# Task item
Each line from the one containing "X13499Y17166D01*" to the end of the listing below should be repeated exactly, with no other line included.
Supplied information below:
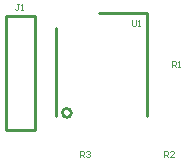
<source format=gto>
G04 Layer_Color=65535*
%FSLAX25Y25*%
%MOIN*%
G70*
G01*
G75*
%ADD13C,0.01000*%
%ADD23C,0.00250*%
D13*
X-8625Y-13386D02*
G03*
X-8625Y-13386I-1489J0D01*
G01*
X-30421Y-18937D02*
Y18957D01*
X-20579D01*
Y-18937D02*
Y18957D01*
X-30421Y-18937D02*
X-20579D01*
X713Y19882D02*
X16756D01*
Y-14272D02*
Y19882D01*
X-13559Y-14567D02*
Y14961D01*
D23*
X-5772Y-28000D02*
Y-26001D01*
X-4772D01*
X-4439Y-26334D01*
Y-27000D01*
X-4772Y-27334D01*
X-5772D01*
X-5105D02*
X-4439Y-28000D01*
X-3772Y-26334D02*
X-3439Y-26001D01*
X-2773D01*
X-2439Y-26334D01*
Y-26667D01*
X-2773Y-27000D01*
X-3106D01*
X-2773D01*
X-2439Y-27334D01*
Y-27667D01*
X-2773Y-28000D01*
X-3439D01*
X-3772Y-27667D01*
X-26167Y22999D02*
X-26834D01*
X-26500D01*
Y21333D01*
X-26834Y21000D01*
X-27167D01*
X-27500Y21333D01*
X-25501Y21000D02*
X-24834D01*
X-25167D01*
Y22999D01*
X-25501Y22666D01*
X11500Y17499D02*
Y15833D01*
X11833Y15500D01*
X12500D01*
X12833Y15833D01*
Y17499D01*
X13499Y15500D02*
X14166D01*
X13833D01*
Y17499D01*
X13499Y17166D01*
X25000Y1772D02*
Y3771D01*
X26000D01*
X26333Y3438D01*
Y2771D01*
X26000Y2438D01*
X25000D01*
X25666D02*
X26333Y1772D01*
X26999D02*
X27666D01*
X27333D01*
Y3771D01*
X26999Y3438D01*
X22272Y-28000D02*
Y-26001D01*
X23271D01*
X23605Y-26334D01*
Y-27000D01*
X23271Y-27334D01*
X22272D01*
X22938D02*
X23605Y-28000D01*
X25604D02*
X24271D01*
X25604Y-26667D01*
Y-26334D01*
X25271Y-26001D01*
X24604D01*
X24271Y-26334D01*
M02*

</source>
End of Supplied information.
# Answer section
X13499Y17166D01*
X25000Y1772D02*
Y3771D01*
X26000D01*
X26333Y3438D01*
Y2771D01*
X26000Y2438D01*
X25000D01*
X25666D02*
X26333Y1772D01*
X26999D02*
X27666D01*
X27333D01*
Y3771D01*
X26999Y3438D01*
X22272Y-28000D02*
Y-26001D01*
X23271D01*
X23605Y-26334D01*
Y-27000D01*
X23271Y-27334D01*
X22272D01*
X22938D02*
X23605Y-28000D01*
X25604D02*
X24271D01*
X25604Y-26667D01*
Y-26334D01*
X25271Y-26001D01*
X24604D01*
X24271Y-26334D01*
M02*

</source>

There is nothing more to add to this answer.